Object transformation records

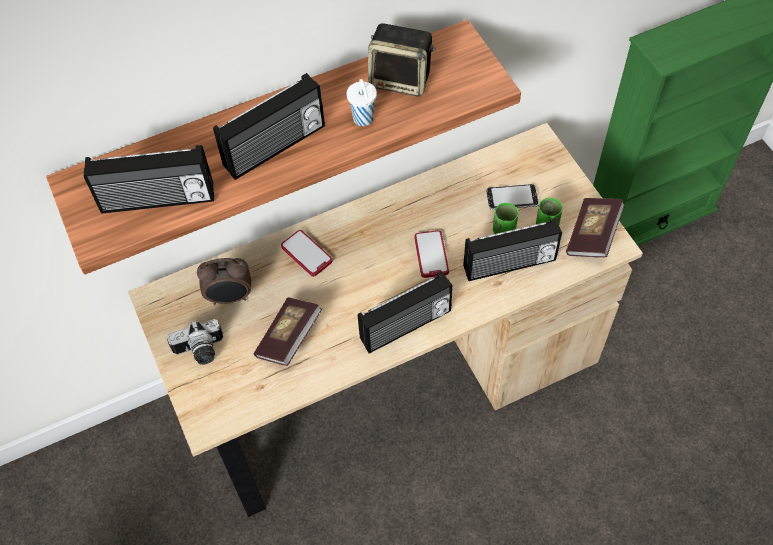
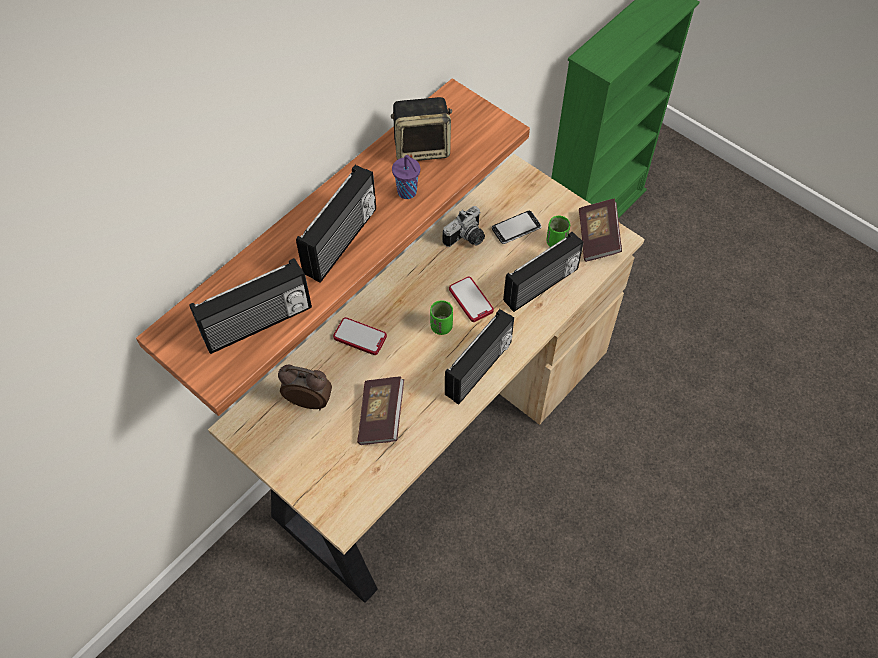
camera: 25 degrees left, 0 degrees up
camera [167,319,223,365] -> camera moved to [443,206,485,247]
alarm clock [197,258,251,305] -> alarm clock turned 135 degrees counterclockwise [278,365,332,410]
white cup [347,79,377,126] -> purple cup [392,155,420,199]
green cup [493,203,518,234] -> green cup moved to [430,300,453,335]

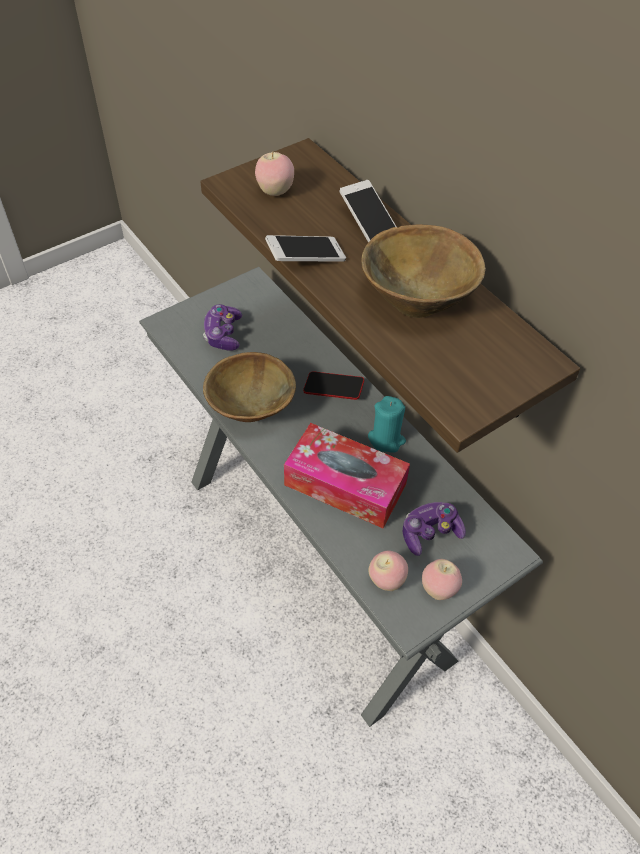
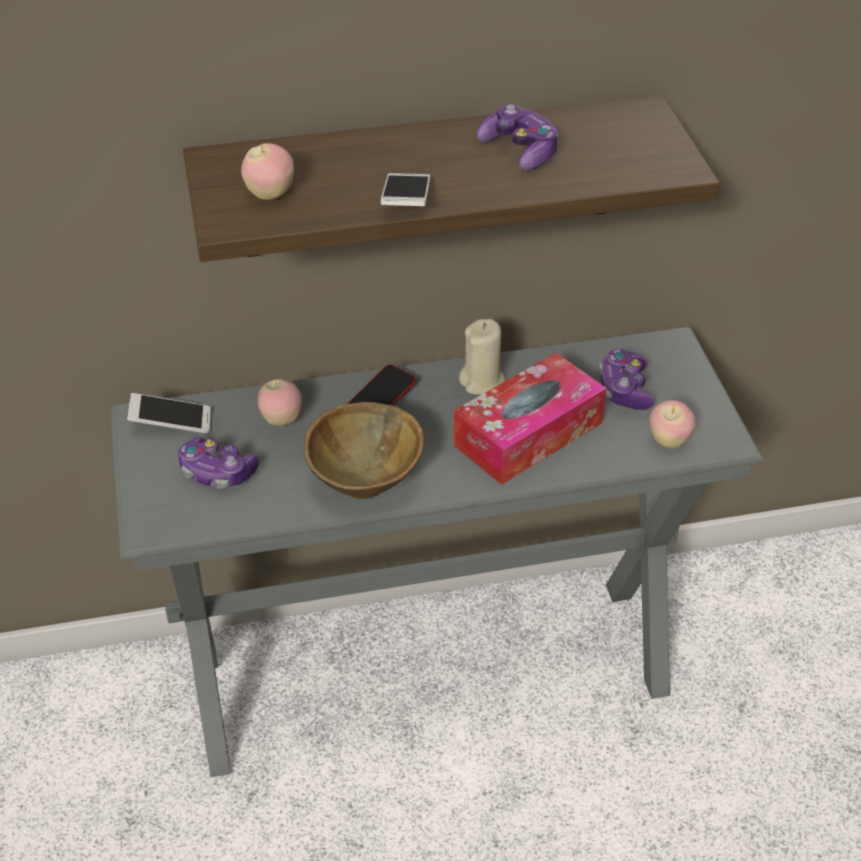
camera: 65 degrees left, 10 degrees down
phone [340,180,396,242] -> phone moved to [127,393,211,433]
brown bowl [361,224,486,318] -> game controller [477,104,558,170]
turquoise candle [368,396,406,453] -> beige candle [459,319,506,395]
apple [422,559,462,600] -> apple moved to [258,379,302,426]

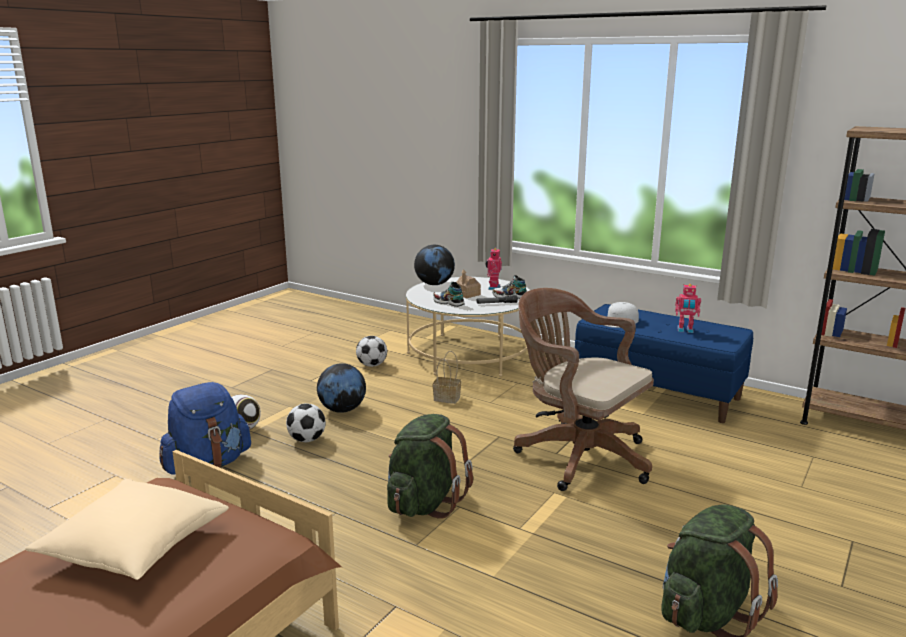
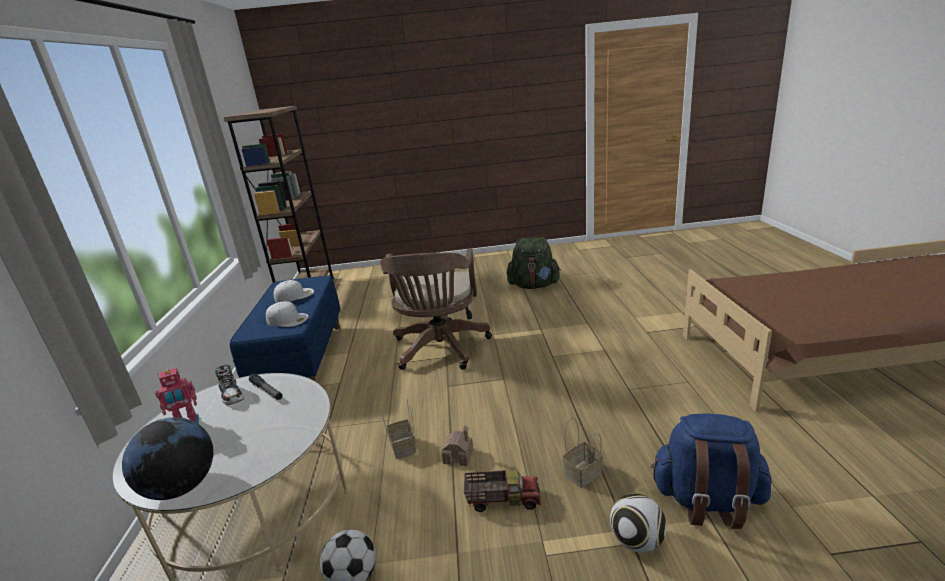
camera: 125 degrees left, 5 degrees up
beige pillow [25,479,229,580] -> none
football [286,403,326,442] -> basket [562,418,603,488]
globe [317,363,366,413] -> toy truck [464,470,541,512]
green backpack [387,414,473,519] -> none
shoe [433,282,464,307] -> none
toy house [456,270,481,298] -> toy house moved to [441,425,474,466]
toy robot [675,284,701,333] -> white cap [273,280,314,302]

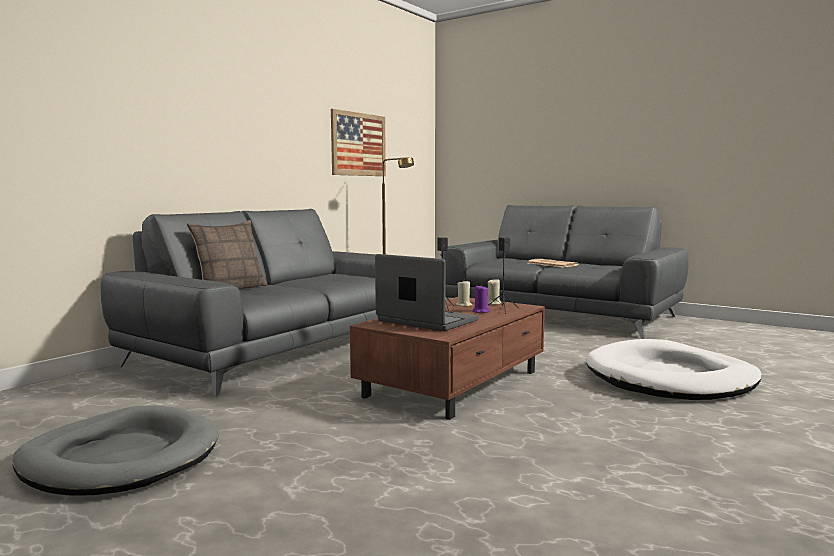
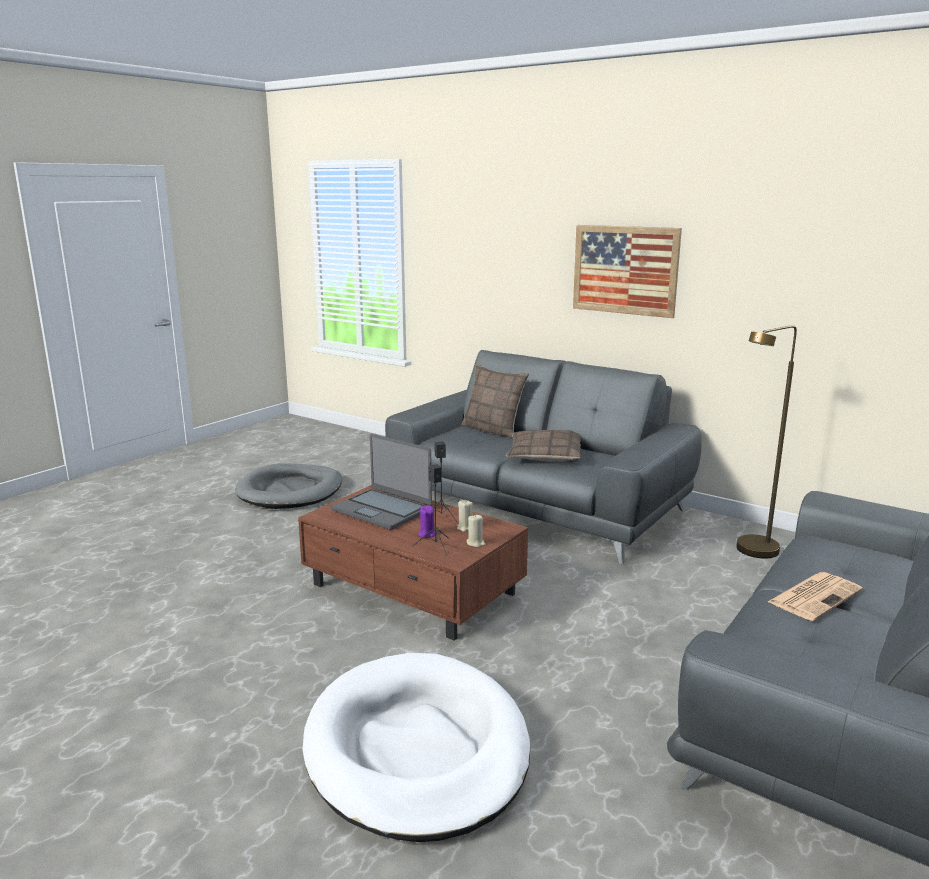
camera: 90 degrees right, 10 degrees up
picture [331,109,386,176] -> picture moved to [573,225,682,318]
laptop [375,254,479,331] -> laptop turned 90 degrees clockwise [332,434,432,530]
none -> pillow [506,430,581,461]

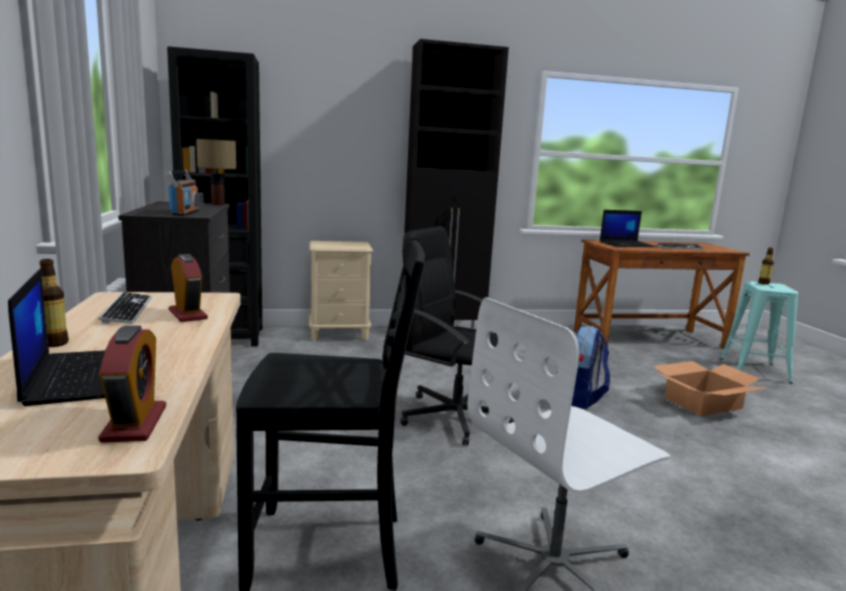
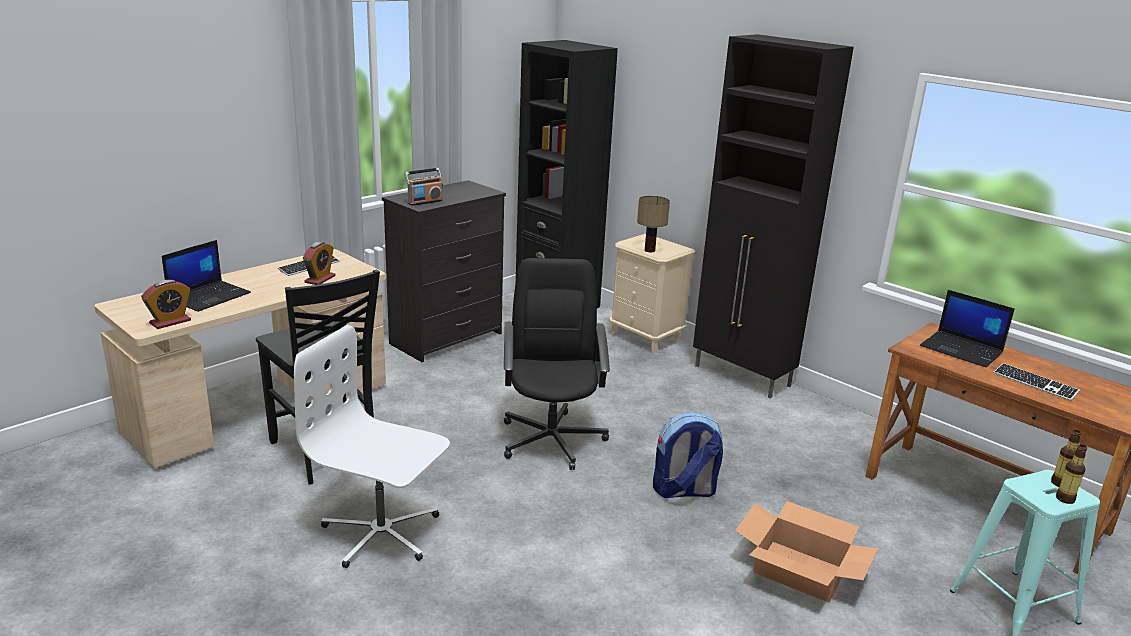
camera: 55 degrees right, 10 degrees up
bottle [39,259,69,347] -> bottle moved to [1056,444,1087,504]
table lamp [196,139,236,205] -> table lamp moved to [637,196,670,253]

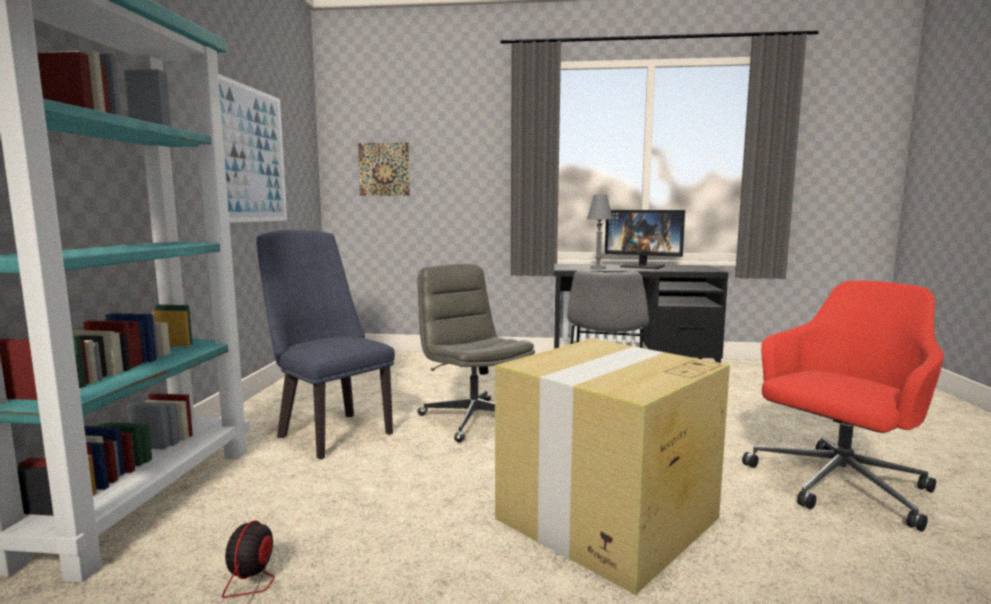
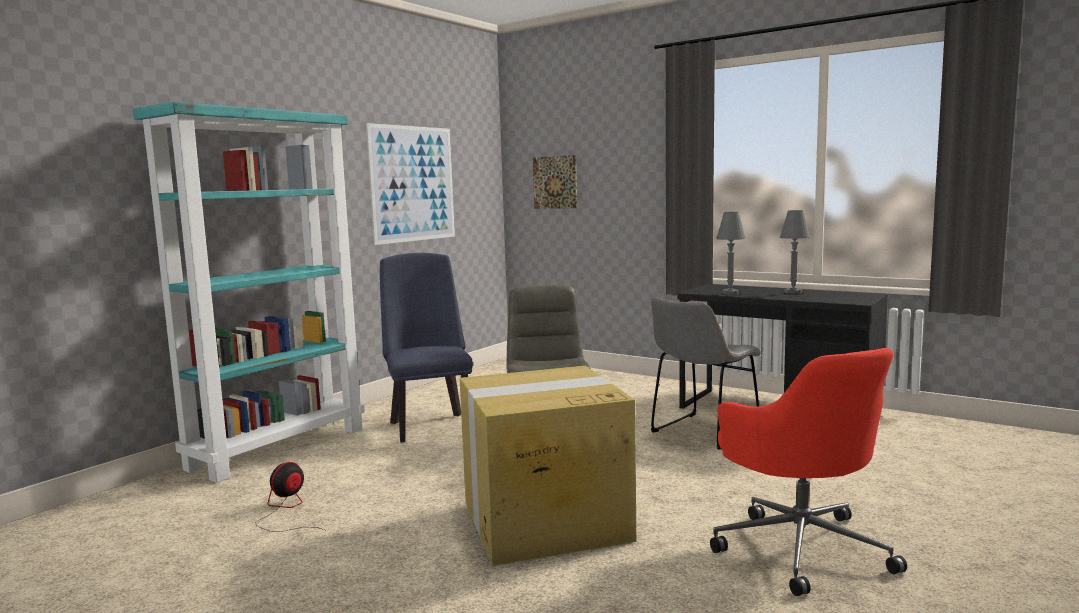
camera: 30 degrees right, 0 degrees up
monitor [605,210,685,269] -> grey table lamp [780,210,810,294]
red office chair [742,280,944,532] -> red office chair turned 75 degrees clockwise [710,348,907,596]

# Exercise aim
Where does the string "degrees" occur in the data above? Copy every line that holds it.

# Output
camera: 25 degrees left, 0 degrees up
alarm clock [197,258,251,305] -> alarm clock turned 135 degrees counterclockwise [278,365,332,410]
camera: 65 degrees left, 10 degrees down
camera: 125 degrees left, 5 degrees up
camera: 90 degrees right, 10 degrees up
laptop [375,254,479,331] -> laptop turned 90 degrees clockwise [332,434,432,530]
camera: 55 degrees right, 10 degrees up
camera: 30 degrees right, 0 degrees up
red office chair [742,280,944,532] -> red office chair turned 75 degrees clockwise [710,348,907,596]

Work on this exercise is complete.